Menteri Perindustrian MS Hidayat mengatakan lahan di kawasan Karawang, Cikarang, Bekasi, dan daerah Jawa Barat lain sudah habis terjual. Bahkan 2.000 hektar lahan di dekat rencana pembangunan Pelabuhan Cilamaya sudah dipesan para investor Jepang untuk membangun kawasan industri baru.
"Di Karawang itu di Cilamaya akan dimonopoli oleh industri dari Jepang, sudah dipesan," kata Hidayat di acara Pameran Produk Indonesia di Harris Convention Center, Bandung, Jawa Barat, Kamis (22/5/2014).

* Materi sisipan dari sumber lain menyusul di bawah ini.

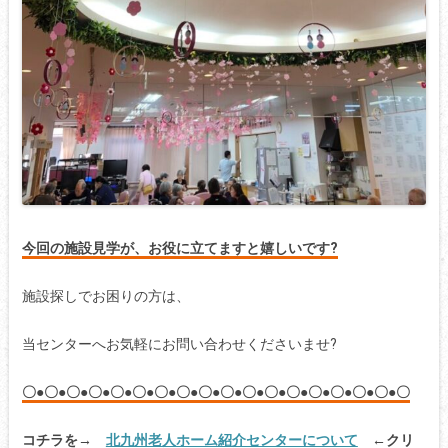
今回の施設見学が、お役に立てますと嬉しいです?
施設探しでお困りの方は、
当センターへお気軽にお問い合わせくださいませ?
〇●〇●〇●〇●〇●〇●〇●〇●〇●〇●〇●〇●〇●〇●〇●〇●〇●〇
コチラを→
北九州老人ホーム紹介センターについて
←クリ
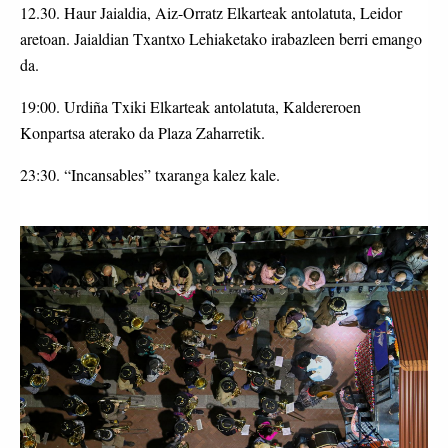
12.30. Haur Jaialdia, Aiz-Orratz Elkarteak antolatuta, Leidor
aretoan. Jaialdian Txantxo Lehiaketako irabazleen berri emango
da.
19:00. Urdiña Txiki Elkarteak antolatuta, Kaldereroen
Konpartsa aterako da Plaza Zaharretik.
23:30. “Incansables” txaranga kalez kale.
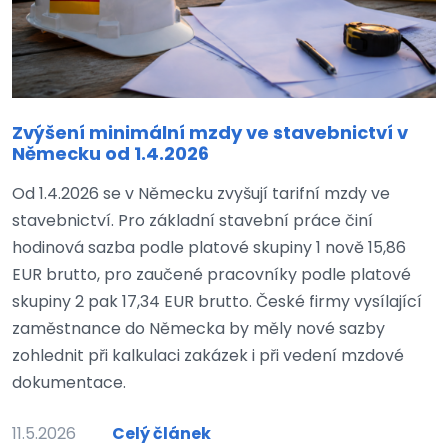
Zvýšení minimální mzdy ve stavebnictví v
Německu od 1.4.2026
Od 1.4.2026 se v Německu zvyšují tarifní mzdy ve
stavebnictví. Pro základní stavební práce činí
hodinová sazba podle platové skupiny 1 nově 15,86
EUR brutto, pro zaučené pracovníky podle platové
skupiny 2 pak 17,34 EUR brutto. České firmy vysílající
zaměstnance do Německa by měly nové sazby
zohlednit při kalkulaci zakázek i při vedení mzdové
dokumentace.
11.5.2026
Celý článek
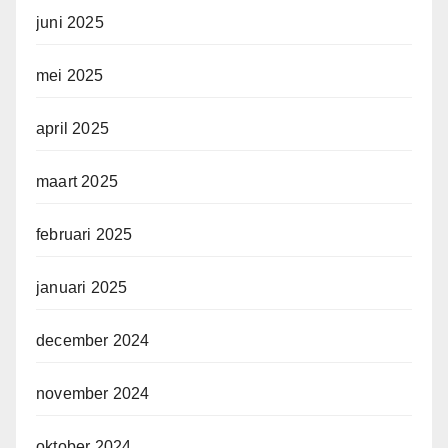
juni 2025
mei 2025
april 2025
maart 2025
februari 2025
januari 2025
december 2024
november 2024
oktober 2024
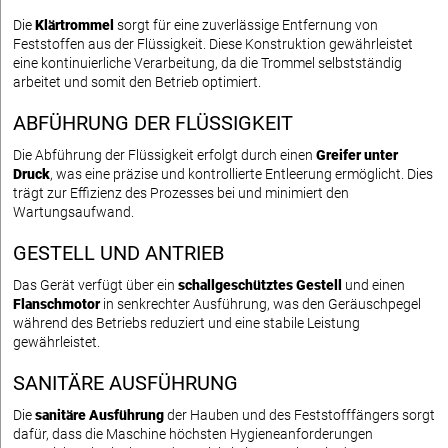
Die
Klärtrommel
sorgt für eine zuverlässige Entfernung von
Feststoffen aus der Flüssigkeit. Diese Konstruktion gewährleistet
eine kontinuierliche Verarbeitung, da die Trommel selbstständig
arbeitet und somit den Betrieb optimiert.
ABFÜHRUNG DER FLÜSSIGKEIT
Die Abführung der Flüssigkeit erfolgt durch einen
Greifer unter
Druck
, was eine präzise und kontrollierte Entleerung ermöglicht. Dies
trägt zur Effizienz des Prozesses bei und minimiert den
Wartungsaufwand.
GESTELL UND ANTRIEB
Das Gerät verfügt über ein
schallgeschütztes Gestell
und einen
Flanschmotor
in senkrechter Ausführung, was den Geräuschpegel
während des Betriebs reduziert und eine stabile Leistung
gewährleistet.
SANITÄRE AUSFÜHRUNG
Die
sanitäre Ausführung
der Hauben und des Feststofffängers sorgt
dafür, dass die Maschine höchsten Hygieneanforderungen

SCROLL TO CONTINUE WITH CONTENT
Pihak Kamar Dagang dan Industri (Kadin) Indonesia langsung merespons, mereka sedang menyiapkan 2.000 hektar kawasan di Majalengka, Jawa Barat. Lahan tersebut akan digunakan untuk kawasan indusatri berbasis padat karya dan padat modal.
"Di Majalengka sudah disiapkan, 2.000 hektar, disponsori oleh perusahaan-perusahaan swasta, dikembangkan oleh mereka, saya yang mendorong," tambahnya.
Hidayat menginginkan kawasan-kawasan industri baru tak hanya fokus di kawasan Karawang dan Bekasi, karena sudah penuh sesak oleh berbagai macam sektor industri.
"Jadi supaya mereka nggak berkonsentrasi di Karawang. Di Majalengka tanahnya sedang disiapkan," tutupnya.